* 本文:
特集 差別のなかの患者処遇—身障者・精神病者・らい者
患者の処遇と精神医学
西山 詮
1
1東京都立墨東病院神経科
pp.25-30
発行日 1971年5月1日
Published Date 1971/5/1
DOI https://doi.org/10.11477/mf.1661916018
- 有料閲覧
- 文献概要
- 1ページ目
I.はしがき
精神医療の歴史は医者や看護婦の見解と業績の年代記であってはならないであろう。患者が総体としてどのように処遇されてきたかという見地からみて,はじめて医療の歴史が現われるのでありこれをぬきにしては,医者や看護婦の得手勝手な構想が医学史や看護事業史として語られるにすぎない。

* 情報の活用:
A. 本文のうち「特集 差別のなかの患者処遇—身障者・精神病者・らい者」から「史として語られるにすぎない。」まで（「史として語られるにすぎない。」も含む）を一字も変えずに書き写せ。
B. 本文のはしがきによると、医療の歴史はどのような見地からみてはじめて現れるか。
C. 患者の処遇と精神医学を扱う本文を、最後の文の次から書き継げ。

* 記録データ:

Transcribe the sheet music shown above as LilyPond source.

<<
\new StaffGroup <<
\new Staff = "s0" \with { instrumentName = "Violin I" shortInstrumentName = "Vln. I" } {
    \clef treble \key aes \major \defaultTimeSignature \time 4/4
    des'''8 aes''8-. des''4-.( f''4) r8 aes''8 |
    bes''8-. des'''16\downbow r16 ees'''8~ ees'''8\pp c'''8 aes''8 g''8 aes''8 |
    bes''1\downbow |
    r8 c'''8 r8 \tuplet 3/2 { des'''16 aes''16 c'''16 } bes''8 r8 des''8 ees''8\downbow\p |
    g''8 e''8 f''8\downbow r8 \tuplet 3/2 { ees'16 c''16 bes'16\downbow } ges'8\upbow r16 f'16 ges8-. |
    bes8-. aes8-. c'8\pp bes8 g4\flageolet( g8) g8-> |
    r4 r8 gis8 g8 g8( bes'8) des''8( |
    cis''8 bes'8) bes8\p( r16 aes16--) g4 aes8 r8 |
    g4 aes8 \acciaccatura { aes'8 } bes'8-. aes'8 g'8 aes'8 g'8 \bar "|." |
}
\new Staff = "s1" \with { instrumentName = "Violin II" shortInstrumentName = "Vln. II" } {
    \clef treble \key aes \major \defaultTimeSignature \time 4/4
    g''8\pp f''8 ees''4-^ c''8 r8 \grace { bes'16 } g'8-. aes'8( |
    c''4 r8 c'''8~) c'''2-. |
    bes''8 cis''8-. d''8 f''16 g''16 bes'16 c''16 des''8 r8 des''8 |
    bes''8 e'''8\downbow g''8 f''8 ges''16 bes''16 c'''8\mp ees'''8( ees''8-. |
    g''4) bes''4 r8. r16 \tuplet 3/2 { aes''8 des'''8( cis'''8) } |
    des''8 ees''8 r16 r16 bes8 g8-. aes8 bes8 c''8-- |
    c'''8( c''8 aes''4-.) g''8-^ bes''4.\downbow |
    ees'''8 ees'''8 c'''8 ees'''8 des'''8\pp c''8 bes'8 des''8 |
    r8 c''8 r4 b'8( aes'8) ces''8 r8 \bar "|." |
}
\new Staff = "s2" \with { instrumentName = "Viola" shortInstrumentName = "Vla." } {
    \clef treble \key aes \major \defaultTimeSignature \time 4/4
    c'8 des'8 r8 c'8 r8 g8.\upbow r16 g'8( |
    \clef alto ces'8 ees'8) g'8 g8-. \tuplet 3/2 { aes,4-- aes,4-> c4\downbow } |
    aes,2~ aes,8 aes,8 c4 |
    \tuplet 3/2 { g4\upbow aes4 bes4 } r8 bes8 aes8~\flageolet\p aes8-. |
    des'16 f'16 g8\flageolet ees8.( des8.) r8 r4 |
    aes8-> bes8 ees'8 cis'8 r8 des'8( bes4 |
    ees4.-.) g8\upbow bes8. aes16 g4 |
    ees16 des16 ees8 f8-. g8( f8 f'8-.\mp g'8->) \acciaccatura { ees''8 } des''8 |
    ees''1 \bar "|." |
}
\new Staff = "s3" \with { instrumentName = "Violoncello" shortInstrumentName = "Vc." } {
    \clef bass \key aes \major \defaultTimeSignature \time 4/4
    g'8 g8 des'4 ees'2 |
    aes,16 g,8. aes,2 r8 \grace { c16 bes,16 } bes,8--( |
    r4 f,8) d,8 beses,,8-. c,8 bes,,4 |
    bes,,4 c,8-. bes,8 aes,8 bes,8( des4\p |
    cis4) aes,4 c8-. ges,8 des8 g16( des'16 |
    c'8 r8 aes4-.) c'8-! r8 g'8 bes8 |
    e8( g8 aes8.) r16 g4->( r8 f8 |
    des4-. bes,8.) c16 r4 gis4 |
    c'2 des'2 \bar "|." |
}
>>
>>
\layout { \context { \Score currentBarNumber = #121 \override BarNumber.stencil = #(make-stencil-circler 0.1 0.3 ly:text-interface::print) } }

* 課題別の結果:
A.
特集 差別のなかの患者処遇—身障者・精神病者・らい者
患者の処遇と精神医学
西山 詮
1
1東京都立墨東病院神経科
pp.25-30
発行日 1971年5月1日
Published Date 1971/5/1
DOI https://doi.org/10.11477/mf.1661916018
- 有料閲覧
- 文献概要
- 1ページ目
I.はしがき
精神医療の歴史は医者や看護婦の見解と業績の年代記であってはならないであろう。患者が総体としてどのように処遇されてきたかという見地からみて,はじめて医療の歴史が現われるのでありこれをぬきにしては,医者や看護婦の得手勝手な構想が医学史や看護事業史として語られるにすぎない。

B. 患者が総体としてどのように処遇されてきたかという見地。

C.
医療は医者ないし看護婦のものと考えるのは救いがたい先入見の一つである。なるほど医者や看護婦は医療を行なうであろう。しかし医療を行なうのは医者や看護婦に限られない。精神医療についていえば,医療を構成するのは,換言すれば患者を処遇するのはまず家族であり向こう三軒両隣りの人びと(場合によっては自警団的組織ともなる)であり,職場の人びと,ついでしばしば警察であり,最後に保健婦,看護婦,医者である。医療スタッフは患者の処遇者を構成する一小部分にすぎないし,時間的にも患者の処遇にもっとも遅れてたずさわる人びとなのである。